__What you are asked to do__. For every item below, turn its labeled lines into a single numbered list with no blank lines, and leave the pictures out of your answer.

==================================================

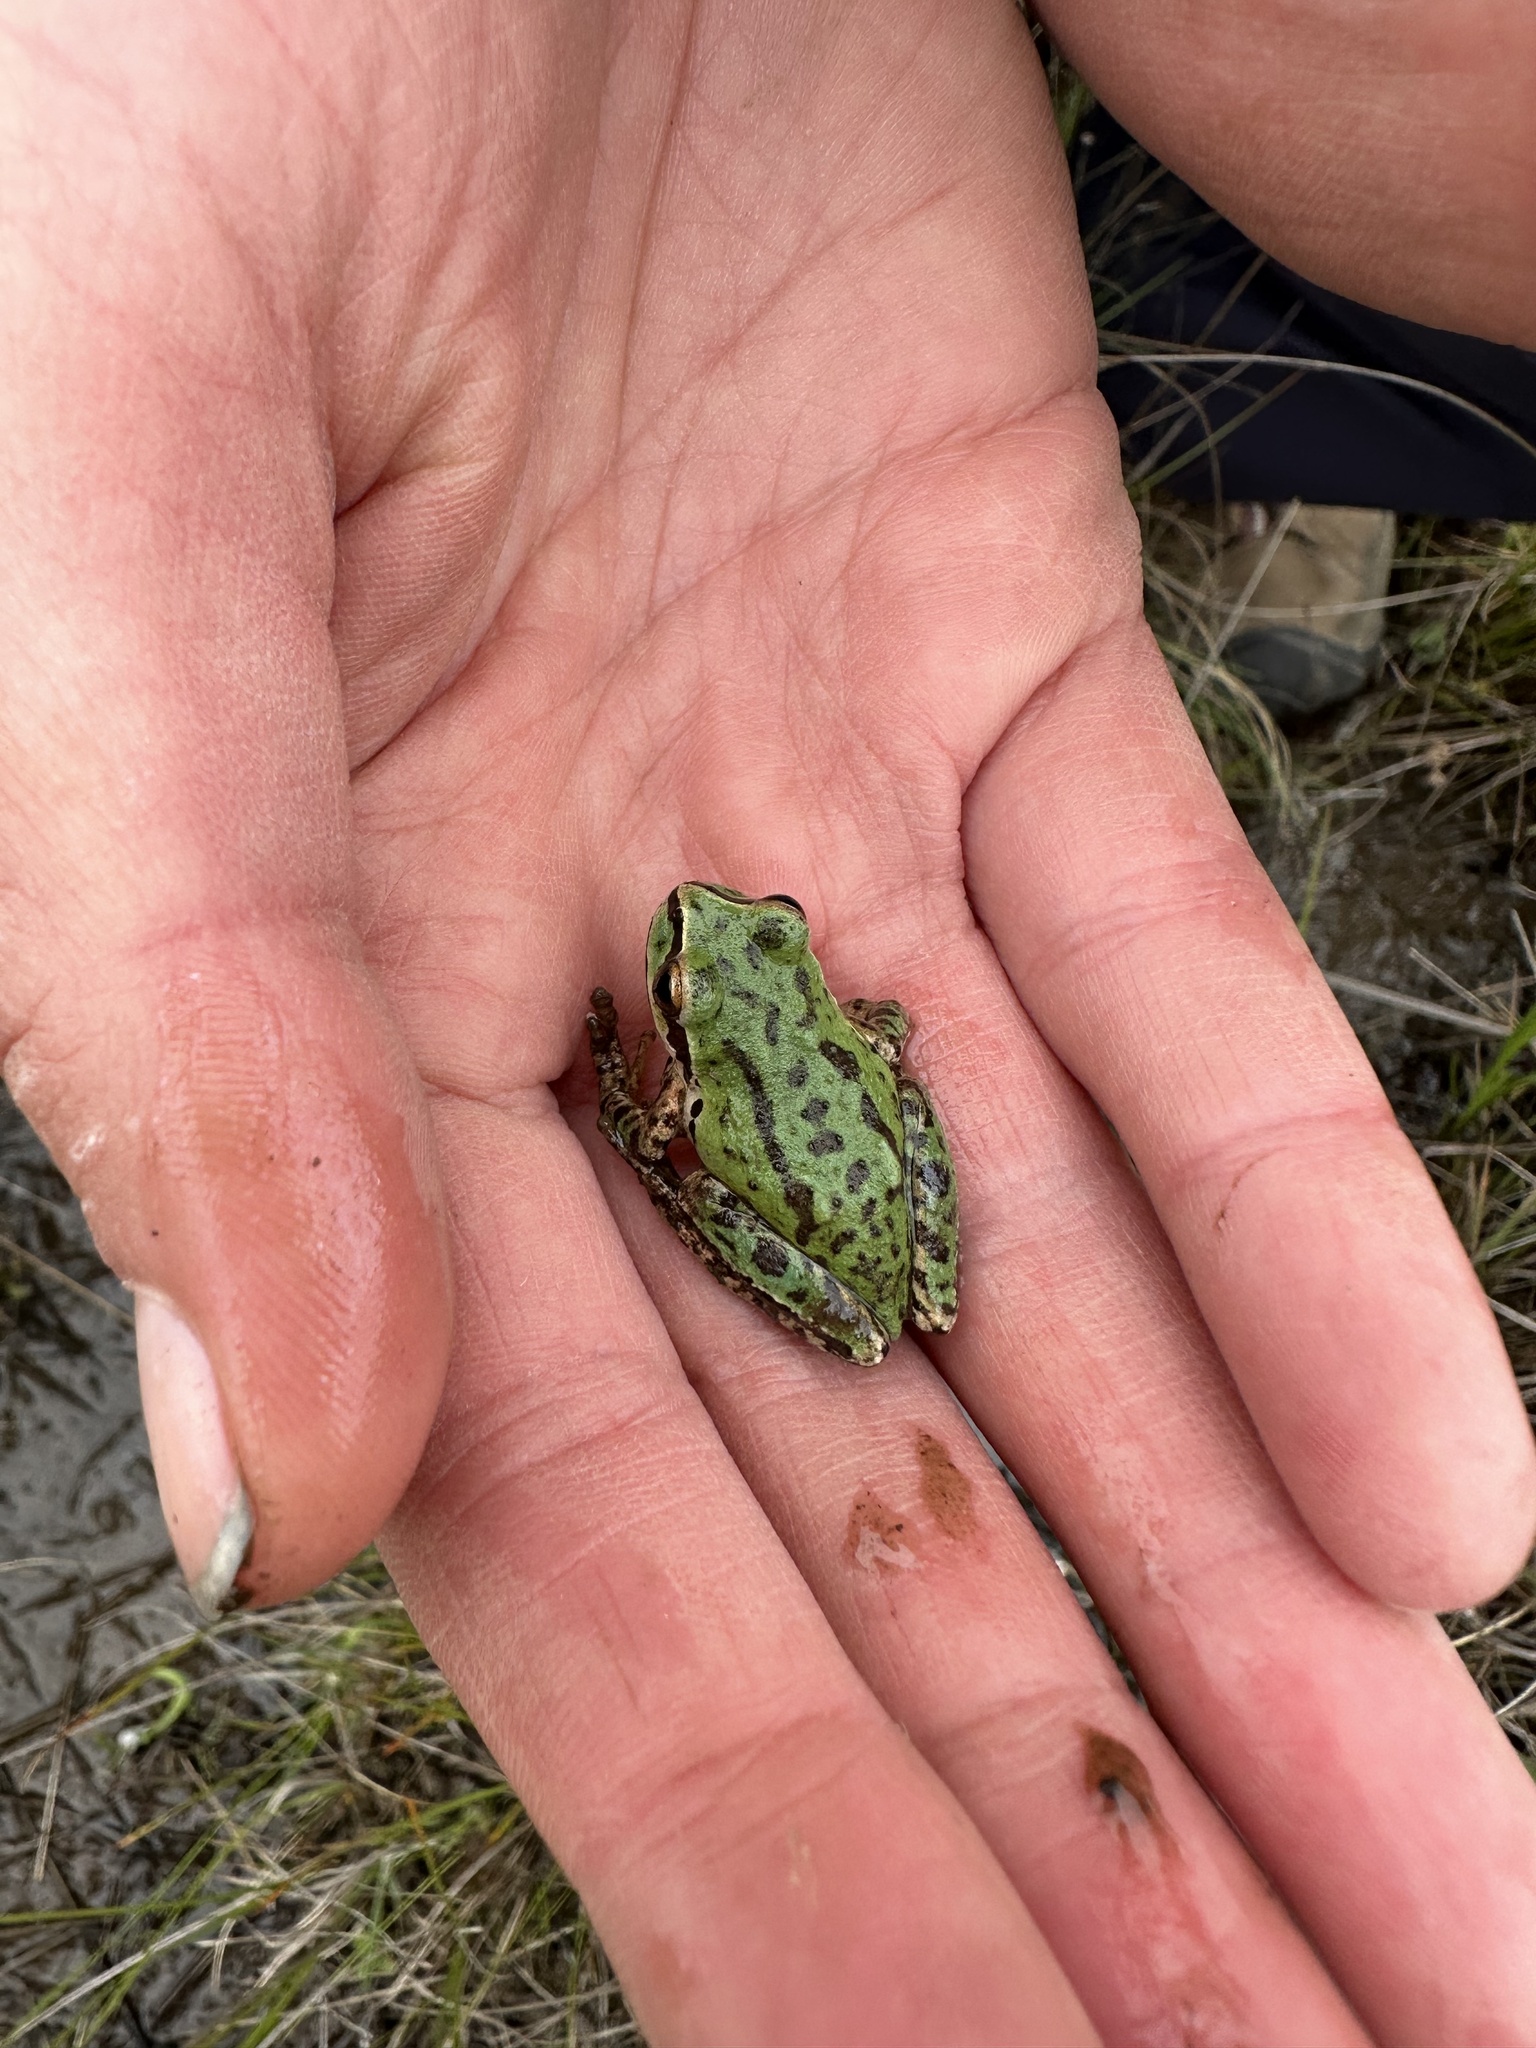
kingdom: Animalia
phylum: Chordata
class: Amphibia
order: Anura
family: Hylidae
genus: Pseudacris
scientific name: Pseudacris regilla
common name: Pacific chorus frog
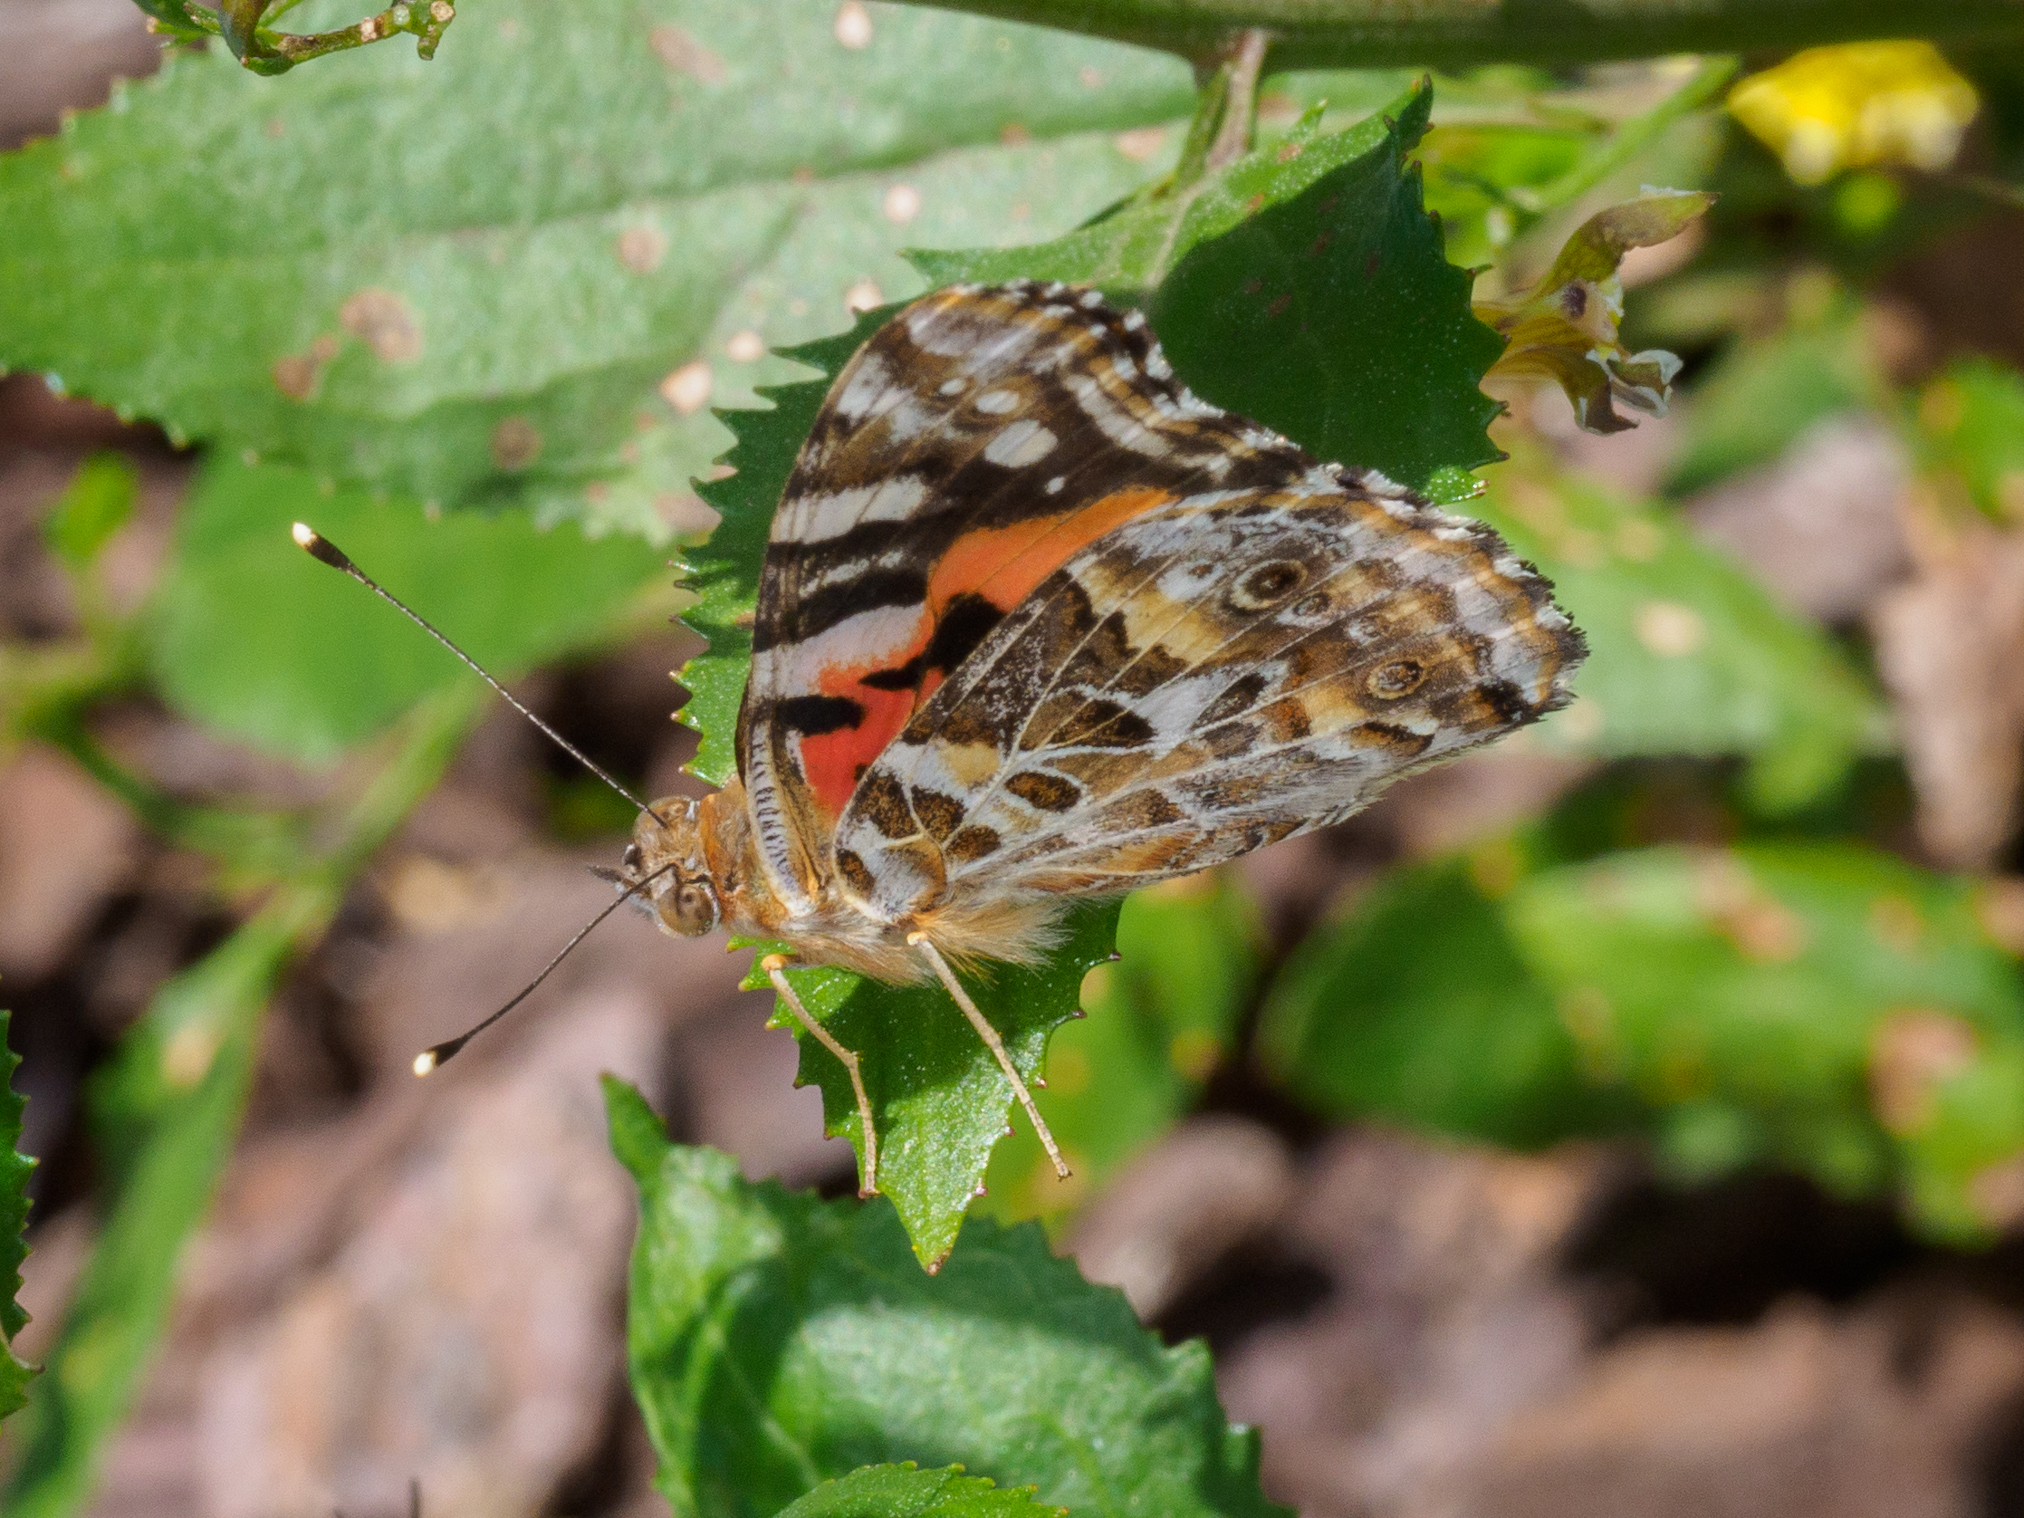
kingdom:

==================================================

__Correct result__.
1. kingdom: Animalia
2. phylum: Chordata
3. class: Amphibia
4. order: Anura
5. family: Hylidae
6. genus: Pseudacris
7. scientific name: Pseudacris regilla
8. common name: Pacific chorus frog
9. kingdom:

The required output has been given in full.